Whether any of them used a similar amount of pure data compared to SFA2 is a different question :P
Re: The popular opinion on Genesis vs SNES sound
by on (#188056)
Batman Forever seems to load a lot!!
Re: The popular opinion on Genesis vs SNES sound
by on (#188186)
93143 wrote:
Using indirect HDMA to send data to the APU ports could be very light on the S-CPU, if rather time-consuming on the S-SMP... Unless I've misunderstood how indirect HDMA works, updating the table each frame should be pretty quick.

Your big audio streaming project happens to use regular DMA during the frame, so you can't do this because of the 1/1/1 bug. But from the S-CPU's perspective it's effectively half-speed DMA to audio RAM (the overhead roughly matches the actual transfer time at 4 bytes per line indirect). N-Warp Daisakusen does HDMA streaming at 4 bytes per line, and I think the APU-side code could be sped up considerably with careful attention to synchronization.

Still, it remains significant that apparently no one did this during the commercial lifetime of the system (apparently even ToP and SO use manual CPU writes)...


I need to redo Bad Apple soon, but I need to come up with some form of faster compression without using DMA to fill out the tile map.
Re: The popular opinion on Genesis vs SNES sound
by on (#188218)
Actually I have an idea. I can decompress the tile map during vblank, directly into VRAM.
Re: The popular opinion on Genesis vs SNES sound
by on (#188244)
Revenant wrote:
93143 wrote:
What? Whose engine does it use?

Believe it or not, according to my (incomplete) sound driver list, it uses Nintendo's. Bregalad may be able to clarify/correct that, since I haven't specifically looked into SFA2 before.
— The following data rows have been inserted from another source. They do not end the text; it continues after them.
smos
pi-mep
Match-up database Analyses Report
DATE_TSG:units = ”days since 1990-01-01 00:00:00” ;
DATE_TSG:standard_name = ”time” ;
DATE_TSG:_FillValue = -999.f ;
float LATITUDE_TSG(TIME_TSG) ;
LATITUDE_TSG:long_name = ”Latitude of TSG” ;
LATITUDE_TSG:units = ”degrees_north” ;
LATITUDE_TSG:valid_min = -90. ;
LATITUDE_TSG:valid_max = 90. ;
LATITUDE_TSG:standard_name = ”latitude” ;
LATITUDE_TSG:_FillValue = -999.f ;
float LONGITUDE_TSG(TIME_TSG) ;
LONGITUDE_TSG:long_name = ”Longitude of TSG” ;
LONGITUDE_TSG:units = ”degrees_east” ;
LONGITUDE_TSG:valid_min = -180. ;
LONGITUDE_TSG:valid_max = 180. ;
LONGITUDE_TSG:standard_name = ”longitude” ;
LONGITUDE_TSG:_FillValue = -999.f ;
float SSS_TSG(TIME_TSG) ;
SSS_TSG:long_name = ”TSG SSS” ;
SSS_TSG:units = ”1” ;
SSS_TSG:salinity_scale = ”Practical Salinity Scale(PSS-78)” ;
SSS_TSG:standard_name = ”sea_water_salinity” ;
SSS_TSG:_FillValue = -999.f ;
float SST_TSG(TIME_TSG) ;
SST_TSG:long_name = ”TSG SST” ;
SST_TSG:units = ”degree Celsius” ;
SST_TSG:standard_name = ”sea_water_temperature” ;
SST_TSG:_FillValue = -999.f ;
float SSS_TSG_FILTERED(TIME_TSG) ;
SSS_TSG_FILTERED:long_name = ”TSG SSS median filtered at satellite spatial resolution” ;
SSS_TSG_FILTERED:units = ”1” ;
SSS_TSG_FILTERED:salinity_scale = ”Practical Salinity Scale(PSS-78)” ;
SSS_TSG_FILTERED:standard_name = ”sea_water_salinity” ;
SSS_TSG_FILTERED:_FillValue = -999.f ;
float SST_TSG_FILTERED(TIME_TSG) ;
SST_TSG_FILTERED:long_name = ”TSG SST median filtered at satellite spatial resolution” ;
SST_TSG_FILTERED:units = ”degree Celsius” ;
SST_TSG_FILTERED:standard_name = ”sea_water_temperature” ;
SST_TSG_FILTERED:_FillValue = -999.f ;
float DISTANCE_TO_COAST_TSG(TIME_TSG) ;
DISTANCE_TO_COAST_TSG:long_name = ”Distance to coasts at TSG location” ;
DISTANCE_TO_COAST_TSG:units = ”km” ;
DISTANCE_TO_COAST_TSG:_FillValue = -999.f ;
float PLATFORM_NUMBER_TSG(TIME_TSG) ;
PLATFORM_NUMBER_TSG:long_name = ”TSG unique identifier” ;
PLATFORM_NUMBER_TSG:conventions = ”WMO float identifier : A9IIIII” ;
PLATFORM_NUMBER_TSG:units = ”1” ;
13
(The tool and signatures I use to generate that file are here. There's some probably obvious omissions, like Konami games etc. but I haven't updated this in a while)

It has some glaring omissions, like the Tim/Geoff Follin sound engine.
Re: The popular opinion on Genesis vs SNES sound
by on (#188247)
If you mean the one in e.g. Plok, that's the Software Creations sound driver written by Paul Tonge. It was also used in a number of games that the Follins weren't involved with, including games not actually developed by Software Creations, such as Winter Gold and the unreleased Pocahontas.

There are other drivers that I'm moderately aware of, like that one, which I just haven't attempted to create reliable signatures for yet.
Re: The popular opinion on Genesis vs SNES sound
by on (#188249)
Hmm, interesting. Paul Tonge was pretty much the only person that made fantastic music on the Atari Lynx.